Abstract

Lytic viruses were thought to kill the most numerous host (i.e., kill the winner). But persisting viruses/defectives can also protect against viruses, especially in a ubiquitous virosphere. In 1991, Yarmolinsky et al. discovered the addiction modules of P1 phage, in which opposing toxic and protective functions stabilize persistence. Subsequently, I proposed that lytic and persisting cryptic virus also provide addiction modules that promote group identity. In eukaryotes (and the RNA world), a distinct RNA virus-host relationship exists.
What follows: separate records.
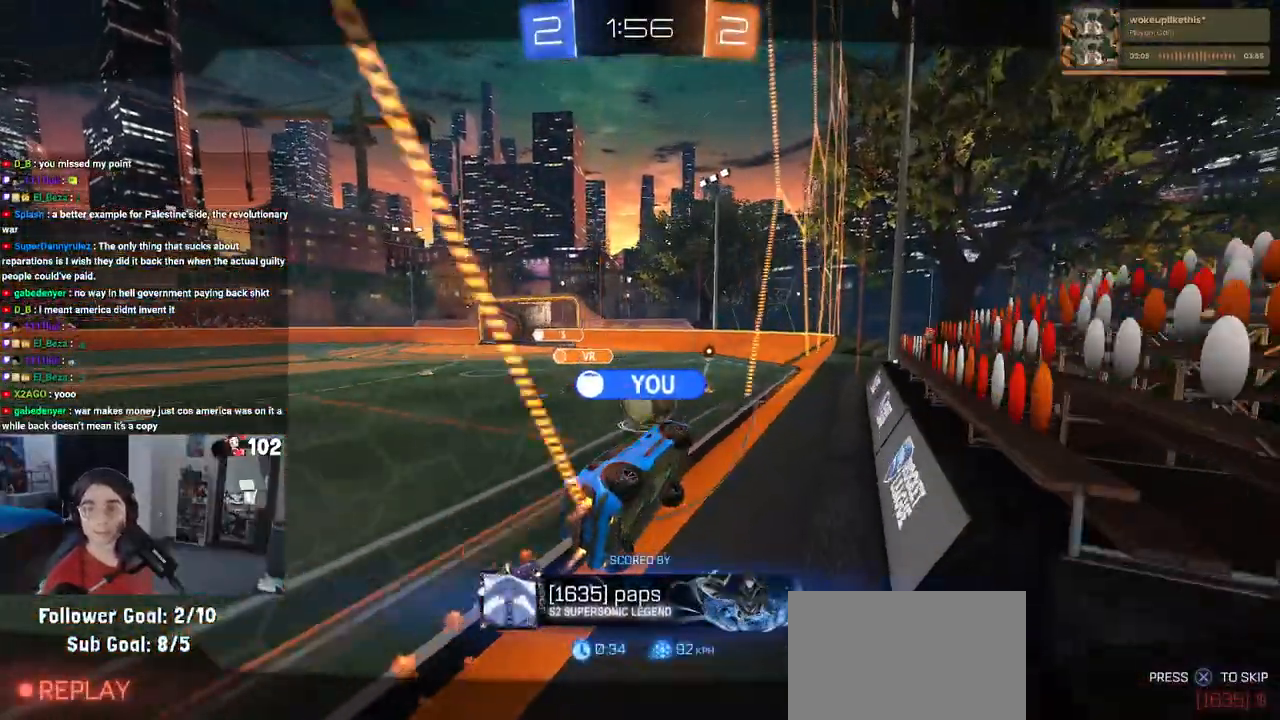
{"buttons": ["CROSS"], "left_stick": "center", "right_stick": "center", "events": [[200, "CROSS", "down"], [383, "CROSS", "up"], [450, "CROSS", "down"]]}
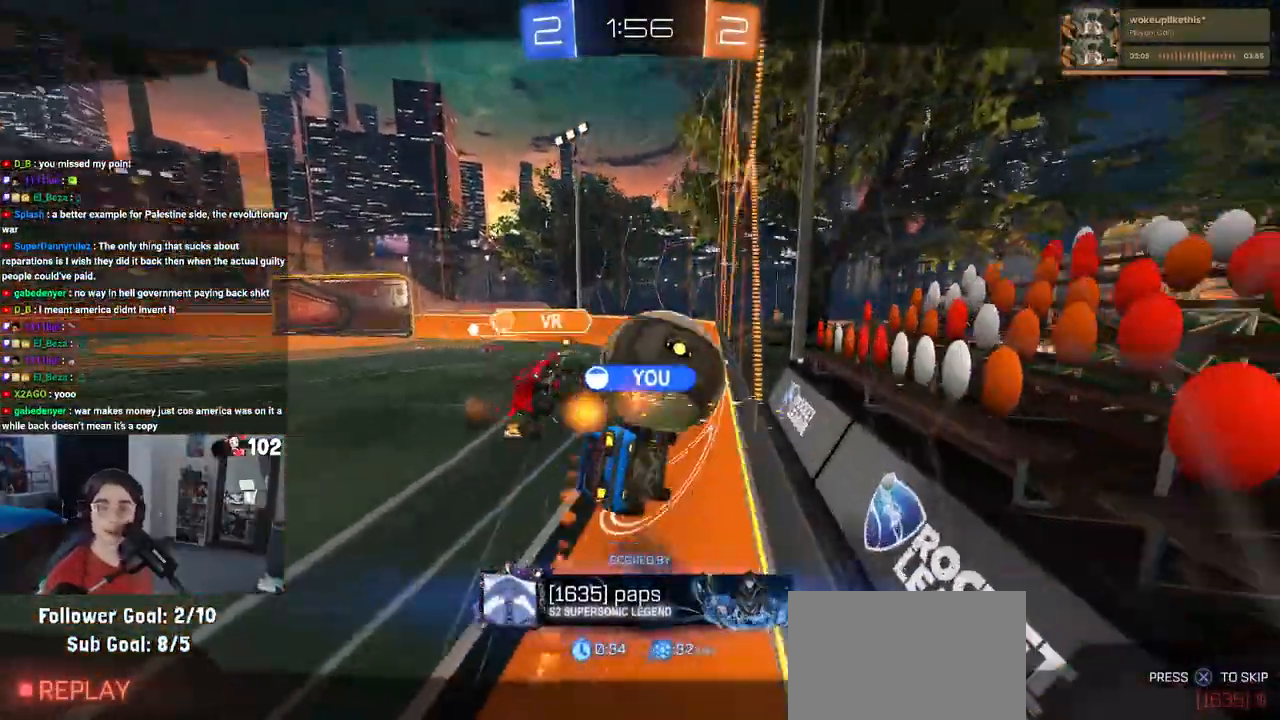
{"buttons": ["CROSS"], "left_stick": "center", "right_stick": "center", "events": [[117, "CROSS", "up"], [183, "CROSS", "down"], [333, "CROSS", "up"], [417, "CROSS", "down"]]}
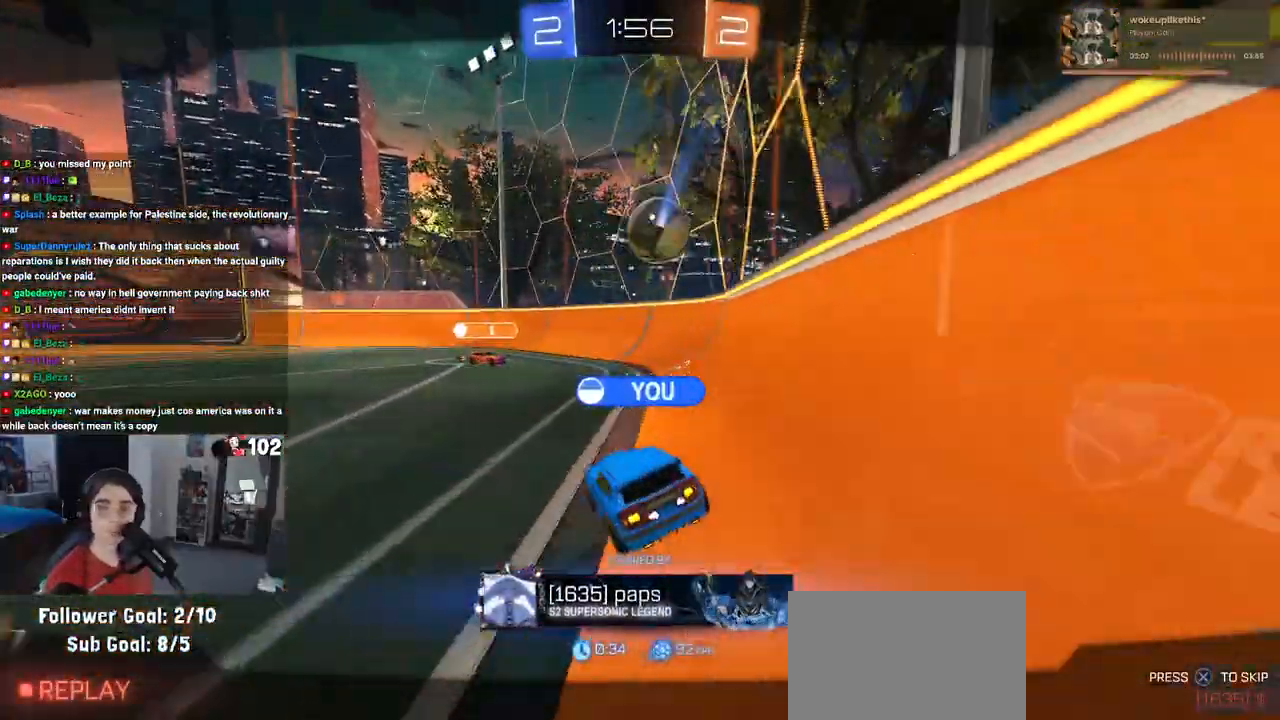
{"buttons": [], "left_stick": "center", "right_stick": "center", "events": [[17, "CROSS", "up"], [100, "CROSS", "down"], [283, "CROSS", "up"]]}
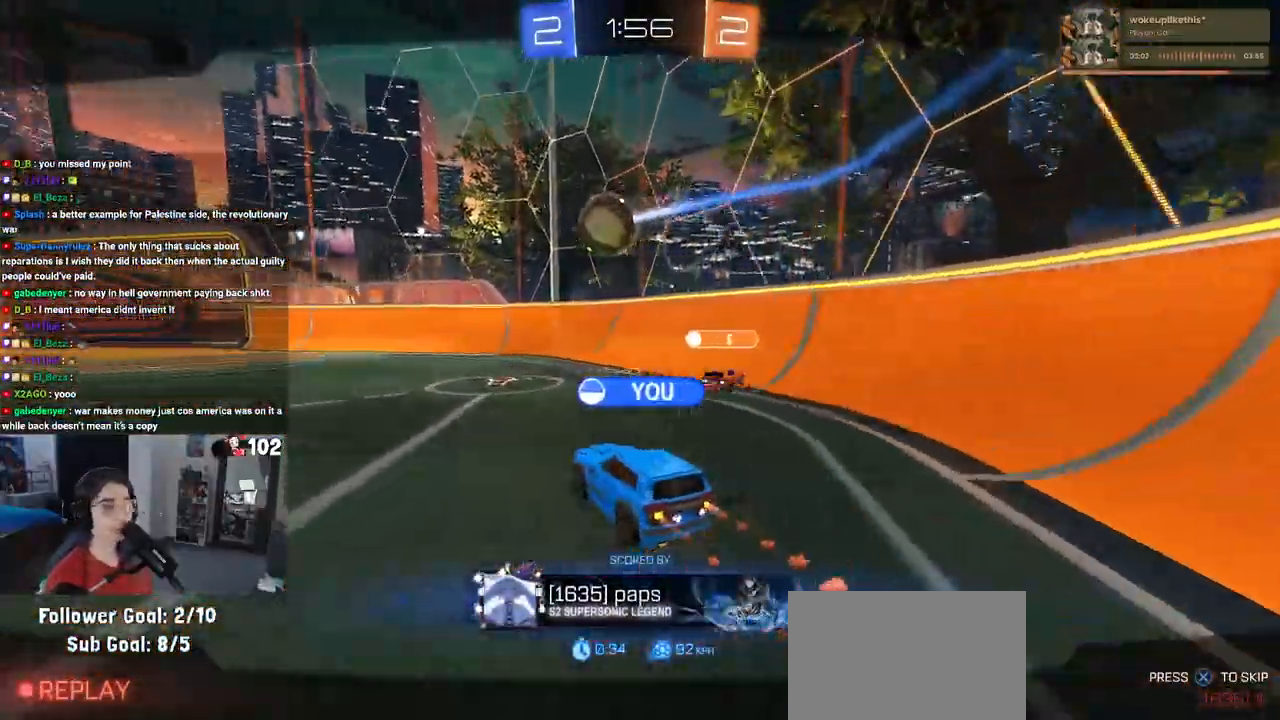
{"buttons": [], "left_stick": "center", "right_stick": "center", "events": []}
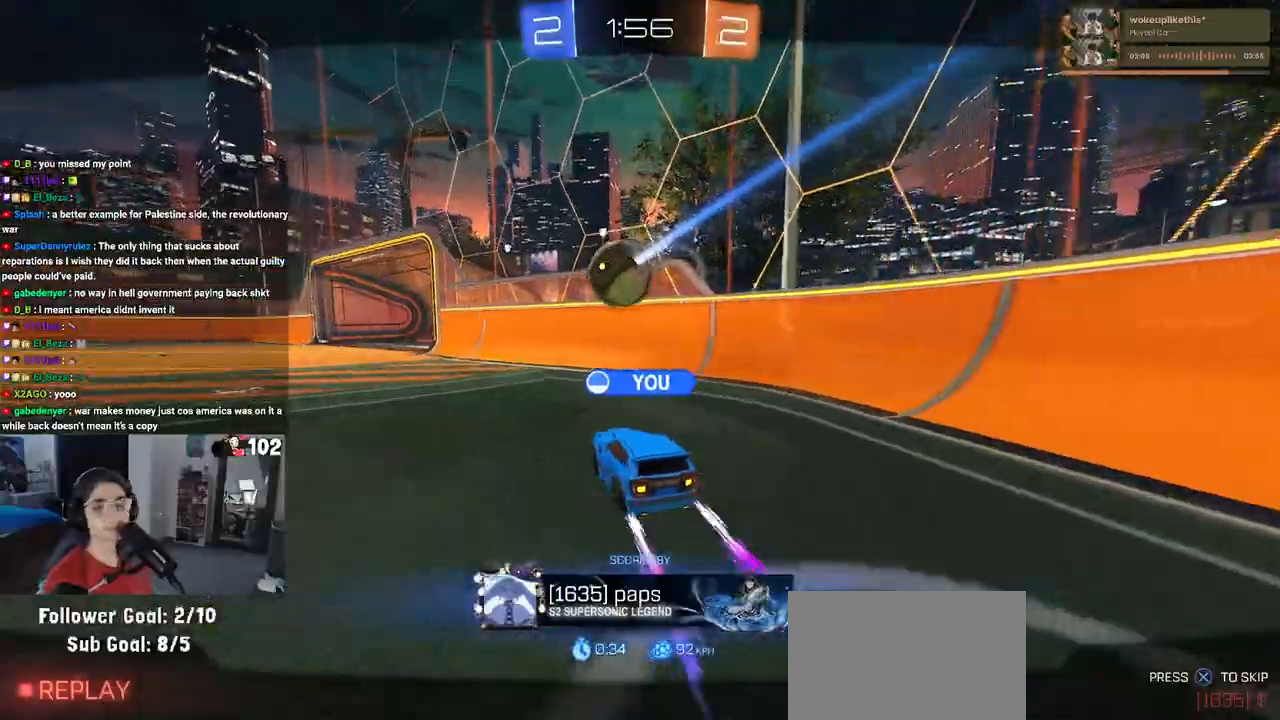
{"buttons": [], "left_stick": "center", "right_stick": "center", "events": []}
Retrovirurses/retroposons are major contributors to eukaryotic genomes. Eukaryotic complexity appears to be mostly mediated by regulatory complexity involving noncoding retroposon-derived RNA. RNA viruses evolve via quasispecies, which contain cooperating, minority, and even opposing RNA types. Quasispecies can also demonstrate group preclusion (e.g., hepatitis C). Stem-loop RNA domains are found in long terminal repeats (and viral RNA) and mediate viral regulation/identity. Thus, stem-loop RNAs may be ancestral regulators. I consider the RNA (ribozyme) world scenario from the perspective of addiction modules and cooperating quasispecies (i.e., subfunctional agents that establish group identity). Such an RNA collective resembles a "gang" but requires the simultaneous emergence of endonuclease, ligase, cooperative catalysis, group identity, and history markers (RNA). I call such a collective a gangen (pathway to gang) needed for life to emerge.